Texas Secretary of War and Marine
- In office 1841–1842
- President: Sam Houston
- Preceded by: Branch T. Archer (War) Louis P. Cooke (Navy)
- Succeeded by: George Washington Hill

Texas Secretary of War (Acting)
- In office 1838–1838
- President: Sam Houston
- Preceded by: Barnard E. Bee Sr.
- Succeeded by: Albert Sidney Johnston

= George Washington Hockley =

George Washington Hockley (1802 – June 6, 1854) was a Texas revolutionary who served as secretary of war for the Republic of Texas.

Hockley was born in Philadelphia, Pennsylvania. His parents were Thomas Hockley (1764-1805), a Philadelphia merchant, and his wife Mary Wescott (1764-1848). In the above-mentioned recollections of Mr. Howard, he states that then-Major Hockley was an executor of his aunt Patience Wescott of Philadelphia; she had owned 32,500 acres of land in Tipton County, Tennessee.

Hockley, serving in the Texas Army as a colonel, was in charge of the Twin Sisters at the decisive Battle of San Jacinto.

He was the secretary of war for the Republic of Texas during the first and second administrations of the new President Sam Houston. He served briefly in 1838 and again from 1841 to 1842.

In 1843, Houston selected Hockley to serve as a military representative of a Texas diplomatic mission to Mexico. He met with Adrian Woll's delegation at Sabinas, Mexico, where they discussed an amnesty offered by Antonio de Santa Anna to Texas, and proposed a withdrawal of Mexican troops from the Nueces Strip. Hockley and his colleague, Samuel May Williams, remained in Sabinas for six months. Although no agreement from these talks was legalized, they were successful in postponing the threat of a Mexican invasion for another year while Texas negotiated with the United States and Great Britain for protection through official recognition or annexation.
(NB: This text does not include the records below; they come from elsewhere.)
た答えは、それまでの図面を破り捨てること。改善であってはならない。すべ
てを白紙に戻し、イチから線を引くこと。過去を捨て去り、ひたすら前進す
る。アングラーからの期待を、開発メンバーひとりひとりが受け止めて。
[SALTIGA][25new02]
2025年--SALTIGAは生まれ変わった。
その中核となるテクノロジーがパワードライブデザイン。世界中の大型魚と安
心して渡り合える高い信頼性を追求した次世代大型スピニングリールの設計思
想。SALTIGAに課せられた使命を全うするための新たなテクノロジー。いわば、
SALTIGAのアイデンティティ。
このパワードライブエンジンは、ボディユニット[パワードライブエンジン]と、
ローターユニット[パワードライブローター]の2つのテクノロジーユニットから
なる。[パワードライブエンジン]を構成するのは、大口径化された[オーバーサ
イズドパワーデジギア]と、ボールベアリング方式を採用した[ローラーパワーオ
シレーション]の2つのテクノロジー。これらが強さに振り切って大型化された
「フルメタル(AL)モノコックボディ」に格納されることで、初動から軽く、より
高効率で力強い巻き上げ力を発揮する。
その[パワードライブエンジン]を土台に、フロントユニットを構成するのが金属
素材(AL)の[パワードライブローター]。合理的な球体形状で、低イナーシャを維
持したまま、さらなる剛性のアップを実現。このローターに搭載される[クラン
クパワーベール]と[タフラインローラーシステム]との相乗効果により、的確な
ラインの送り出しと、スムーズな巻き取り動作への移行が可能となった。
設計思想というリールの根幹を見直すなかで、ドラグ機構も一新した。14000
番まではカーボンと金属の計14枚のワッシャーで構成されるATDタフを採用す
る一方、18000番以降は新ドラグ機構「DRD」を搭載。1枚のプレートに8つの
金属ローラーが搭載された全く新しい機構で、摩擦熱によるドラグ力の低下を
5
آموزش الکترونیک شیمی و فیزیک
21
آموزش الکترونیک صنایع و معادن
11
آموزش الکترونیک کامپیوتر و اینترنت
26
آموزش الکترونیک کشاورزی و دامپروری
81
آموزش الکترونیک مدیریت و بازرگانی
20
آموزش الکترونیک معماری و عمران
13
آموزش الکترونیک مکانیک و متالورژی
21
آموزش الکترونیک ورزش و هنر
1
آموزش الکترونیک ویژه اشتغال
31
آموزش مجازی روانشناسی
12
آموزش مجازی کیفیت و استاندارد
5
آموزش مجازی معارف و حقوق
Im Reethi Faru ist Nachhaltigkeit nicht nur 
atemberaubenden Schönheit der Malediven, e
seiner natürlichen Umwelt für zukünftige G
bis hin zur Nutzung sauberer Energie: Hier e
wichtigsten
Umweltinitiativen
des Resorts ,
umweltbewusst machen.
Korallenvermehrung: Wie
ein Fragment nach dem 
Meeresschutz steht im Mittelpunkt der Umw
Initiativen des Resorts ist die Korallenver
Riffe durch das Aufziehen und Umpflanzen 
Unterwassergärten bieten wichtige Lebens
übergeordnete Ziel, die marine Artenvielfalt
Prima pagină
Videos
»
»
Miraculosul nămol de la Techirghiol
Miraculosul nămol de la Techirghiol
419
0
Hockley died on June 6, 1851, in Corpus Christi, Texas, and is interred at the city's Old Bayview Cemetery. In 1936, the year of the Texas Centennial, the state erected a monument in his honor.

Hockley County, Texas, was named in his honor.
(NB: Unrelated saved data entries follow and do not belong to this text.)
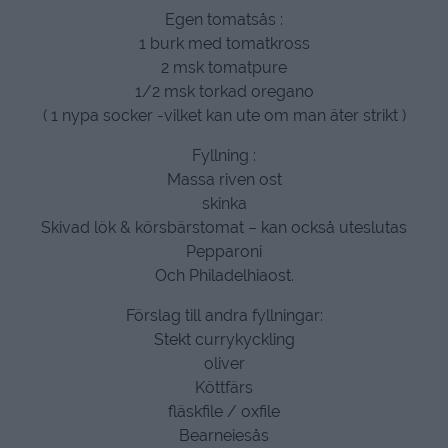
Egen tomatsås :
1 burk med tomatkross
2 msk tomatpure
1/2 msk torkad oregano
( 1 nypa socker -vilket kan ute om man äter strikt )
Fyllning :
Massa riven ost
skinka
Skivad lök & körsbärstomat – kan också uteslutas
Pepparoni
Och Philadelhiaost.
Förslag till andra fyllningar:
Stekt currykyckling
oliver
Köttfärs
fläskfile / oxfile
Bearneiesås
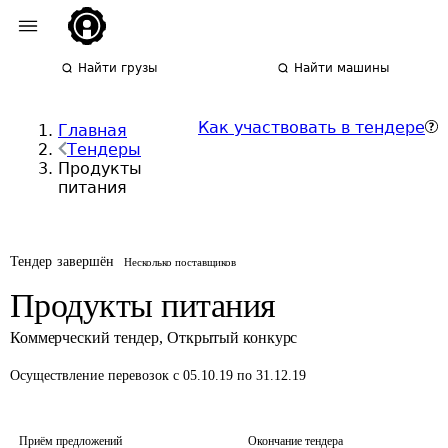
Найти грузы
Найти машины
Как участвовать в тендере
Главная
Тендеры
Продукты
питания
Тендер завершён
Несколько поставщиков
Продукты питания
Коммерческий тендер
,
Открытый конкурс
Осуществление перевозок
с 05.10.19 по 31.12.19
Приём предложений
Окончание тендера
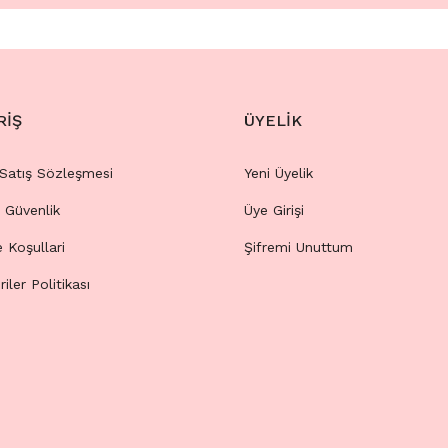
RİŞ
ÜYELİK
 Satış Sözleşmesi
Yeni Üyelik
e Güvenlik
Üye Girişi
e Koşullari
Şifremi Unuttum
riler Politikası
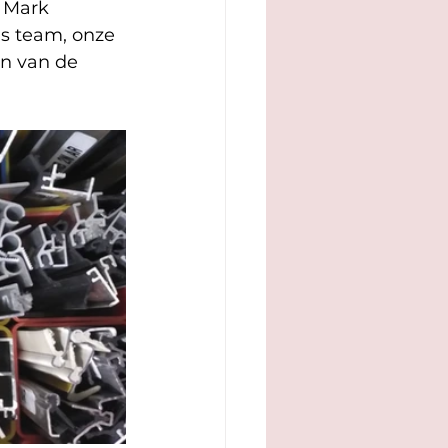
 Mark 
ns team, onze 
n van de 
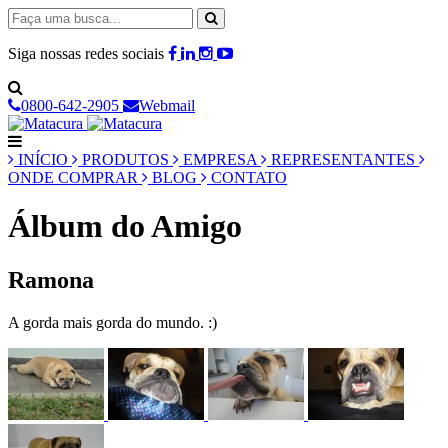
Siga nossas redes sociais
0800-642-2905
Webmail
INÍCIO
PRODUTOS
EMPRESA
REPRESENTANTES
ONDE COMPRAR
BLOG
CONTATO
Álbum do Amigo
Ramona
A gorda mais gorda do mundo. :)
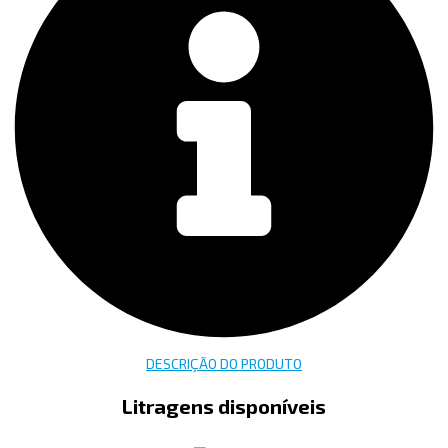
DESCRIÇÃO DO PRODUTO
Litragens disponíveis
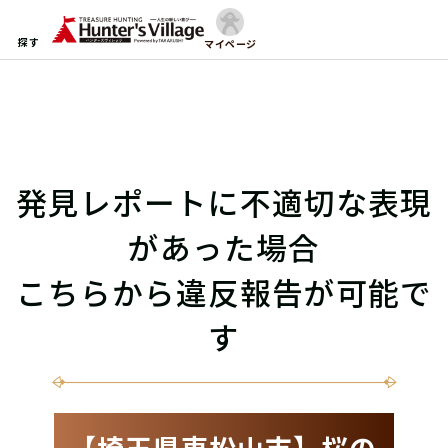
探す
マイページ
発見レポートに不適切な表現
があった場合
こちらから違反報告が可能で
す
【埼玉県東松山市】桜の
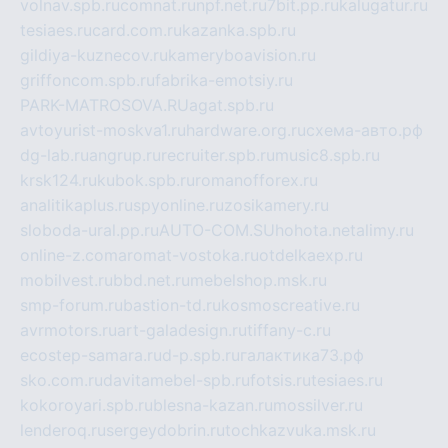
volnav.spb.ru
comnat.ru
npf.net.ru
7bit.pp.ru
kalugatur.ru
tesiaes.ru
card.com.ru
kazanka.spb.ru
gildiya-kuznecov.ru
kameryboavision.ru
griffoncom.spb.ru
fabrika-emotsiy.ru
PARK-MATROSOVA.RU
agat.spb.ru
avtoyurist-moskva1.ru
hardware.org.ru
схема-авто.рф
dg-lab.ru
angrup.ru
recruiter.spb.ru
music8.spb.ru
krsk124.ru
kubok.spb.ru
romanofforex.ru
analitikaplus.ru
spyonline.ru
zosikamery.ru
sloboda-ural.pp.ru
AUTO-COM.SU
hohota.net
alimy.ru
online-z.com
aromat-vostoka.ru
otdelkaexp.ru
mobilvest.ru
bbd.net.ru
mebelshop.msk.ru
smp-forum.ru
bastion-td.ru
kosmoscreative.ru
avrmotors.ru
art-galadesign.ru
tiffany-c.ru
ecostep-samara.ru
d-p.spb.ru
галактика73.рф
sko.com.ru
davitamebel-spb.ru
fotsis.ru
tesiaes.ru
kokoroyari.spb.ru
blesna-kazan.ru
mossilver.ru
lenderoq.ru
sergeydobrin.ru
tochkazvuka.msk.ru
He founded the town of Hockley, Texas, in 1835.

==In popular culture==
- In season 7 of Fear the Walking Dead, Victor Strand arms himself with a cutlass that had originally belonged to George Washington Hockley, telling Will in "The Beacon" that it dates back to the War of 1812. Strand briefly uses the sword in season 8 as well before it's stolen from him.